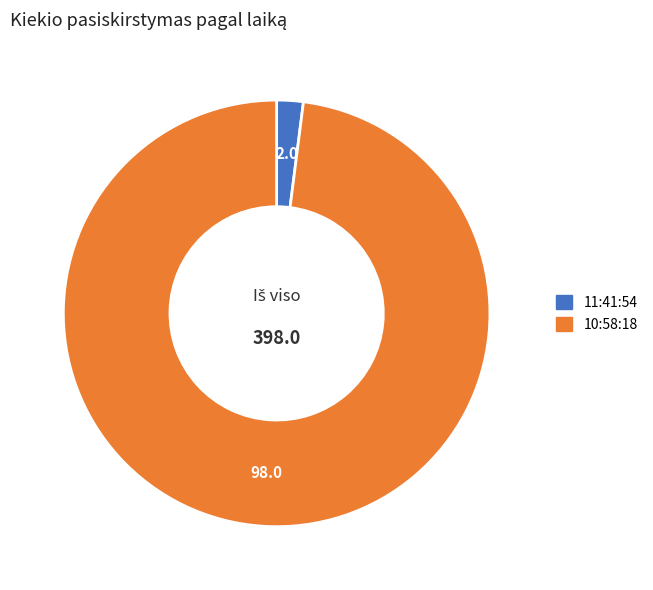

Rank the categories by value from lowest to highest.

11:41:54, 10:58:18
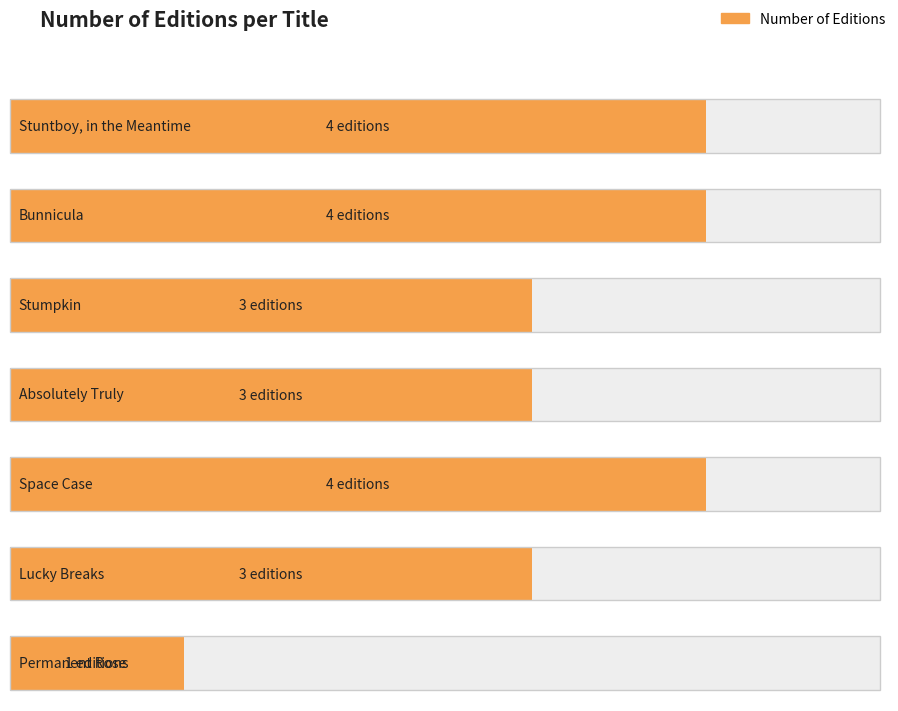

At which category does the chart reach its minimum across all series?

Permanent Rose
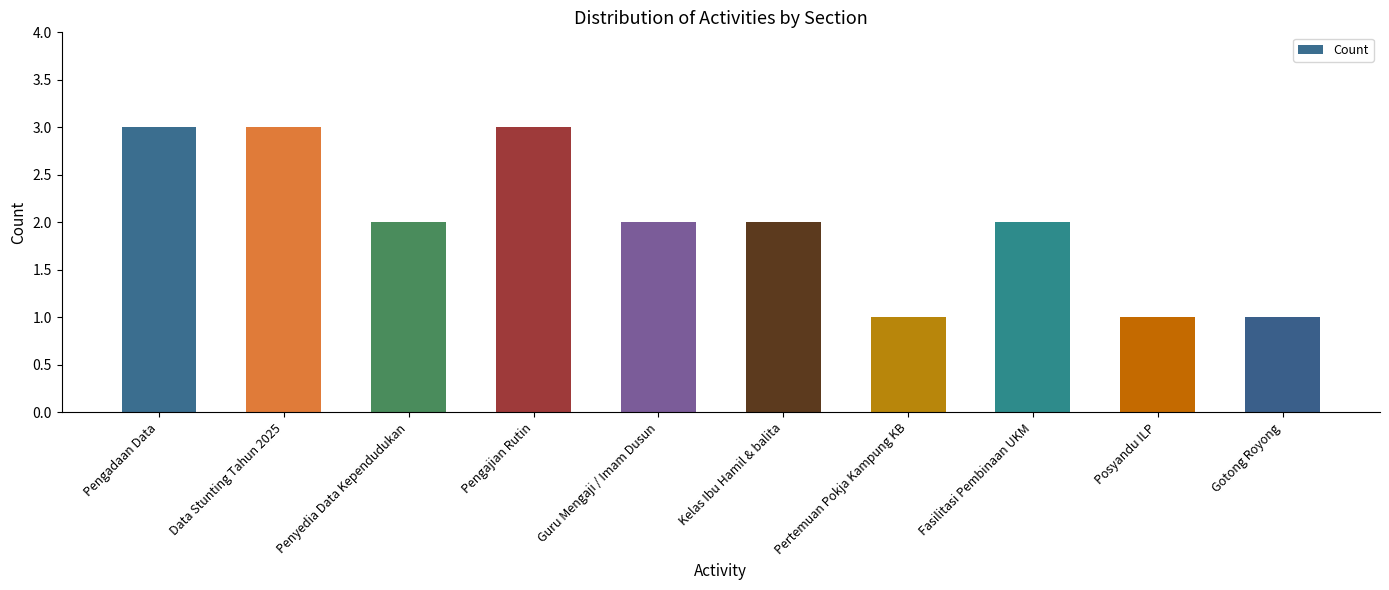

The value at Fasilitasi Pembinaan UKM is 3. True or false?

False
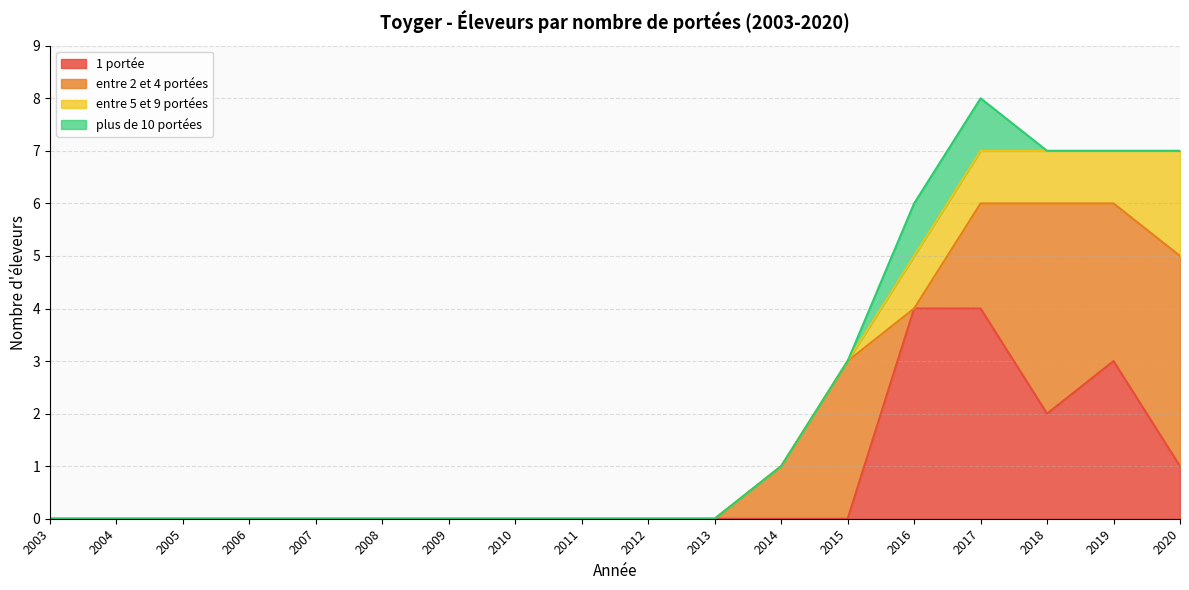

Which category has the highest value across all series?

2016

## Instruction:
Present all of the data above as a Markdown table with two columns, Row and Line, giving each non-blank line its own numbered row. Leave the pictures out of the table.

## Result of this task:
| Row | Line |
|---|---|
| 1 | Rank the categories by value from lowest to highest. |
| 2 | 11:41:54, 10:58:18 |
| 3 | At which category does the chart reach its minimum across all series? |
| 4 | Permanent Rose |
| 5 | The value at Fasilitasi Pembinaan UKM is 3. True or false? |
| 6 | False |
| 7 | Which category has the highest value across all series? |
| 8 | 2016 |